Peggy DesAutels is chair of the philosophy association's Committee on the Status of Women and a professor of philosophy at the University of Dayton. She began her career in ethical theory and moral psychology but turned, as well, to feminist philosophy because "that's where women were," she said. "It's a space where you are not the only woman trying to prove women are good at this."

But it hasn't been easy. "I'll submit to the Society for Philosophy and Psychology conference a feminist piece, and they'll say: 'This is not the kind of piece we do.'"

But Mr. Sinnott-Armstrong, the Duke professor, said feminist philosophers whose work is rejected may mistakenly chalk it up to sexism. "Most of the journals accept less than 5 percent of submissions," he said. "A lot of feminist papers are rejected, but so are a lot of papers. There is good feminist philosophy, and there is bad feminist philosophy, just like there is good ethics and bad ethics, and good epistemology and bad epistemology."

Brian Leiter, a professor and director of the Center for Law, Philosophy, and Human Values at the University of Chicago Law School, said he isn't sympathetic to arguments that the content of philosophy courses, and the style in which the discipline is taught, should be changed to make it more attractive to women. Some women, he pointed out, "dislike the suggestion that the field's too combative for delicate women," and he agrees with them.

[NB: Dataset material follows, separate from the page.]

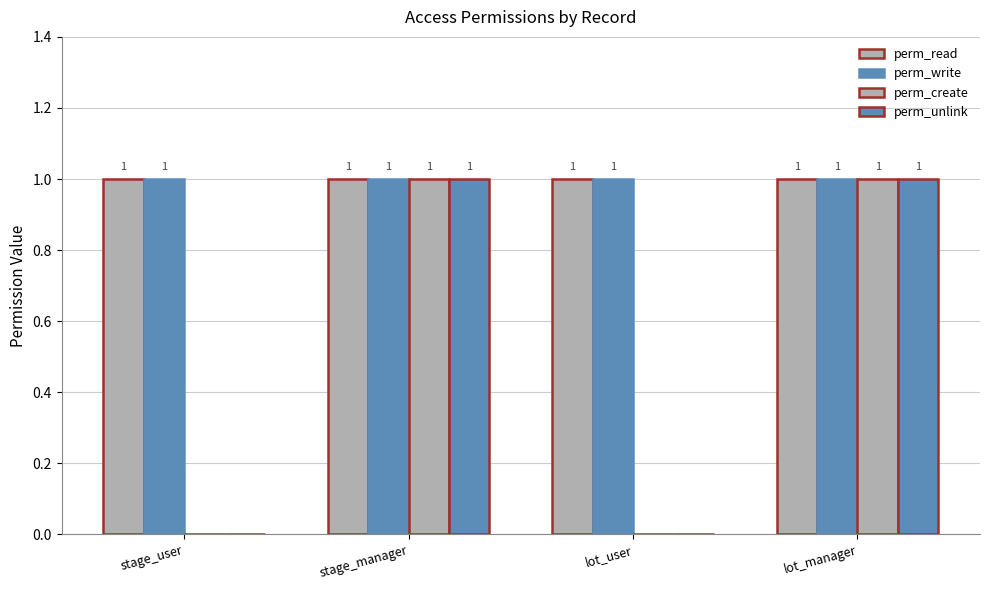

Count the perm_unlink values in the range 0 to 1.

4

"Some people want to make philosophy more like the English department, with more focus on gender and race, and they want it to be more touchy-feely, good-natured, friendly, and mutually supportive," said Mr. Leiter, who publishes the Philosophical Gourmet Report, an online ranking of top philosophy departments. "The discipline has been argumentative for a long time. Socrates' interlocutors frequently threaten to punch him in the face, they are so annoyed."

Women at the meeting here said there are some bright spots in the discipline. At a table in a room displaying philosophy books for sale, three undergraduate women sat with copies of the undergraduate philosophy journal Stance. Undergraduates at Ball State University produce it, and all of its authors are students.

The journal was started by a female student in 2006, and its current editor is female, as are the authors of about half of the papers in its latest issue.

David W. Concepcion, chairman of Ball State's department of philosophy and religious studies, is the journal's managing editor. He cajoled Kiley Neal, a soft-spoken senior majoring in creative writing with a minor in philosophy, to be this year's editor in chief.

"Being editor of a journal is a big step for me," said Ms. Neal. "But if Dave thinks I can do it, I can do it."

Some women here acknowledged that they had experienced gender discrimination but said conditions in the field may have improved.

The University of Georgia hired Victoria M. Davion in 1990 along with another young female philosopher. At the time, they were the only women in a department of about a dozen men. During her first pretenure review, Ms. Davion recalled, male professors suggested she not publish as heavily in Hypatia. But Ms. Davion, who studies feminist ethics, told them it was the most-prestigious journal in her field. They backed off.

In addition, one of her older male colleagues had been skeptical of Ms. Davion's courses on feminist philosophy, which include work by women. "His attitude was, 'We're going out the window with this,'" Ms. Davion said. But she invited him to look at her syllabus and talk to some of her students, and now, she said, he's not only very supportive but also one of her closest colleagues.

Ms. Davion is now head of the philosophy department at Georgia, where 43 percent of the faculty members are female—the largest proportion of women in any of the top 51 Ph.D.-granting philosophy departments in the country, according to Mr. Leiter's report.

"Obviously nothing is perfect, but the situation for women here has improved," said Ms. Davion. "At Georgia women are hired and are successful at promotion and tenure. That shows there is hope for improvement in the field."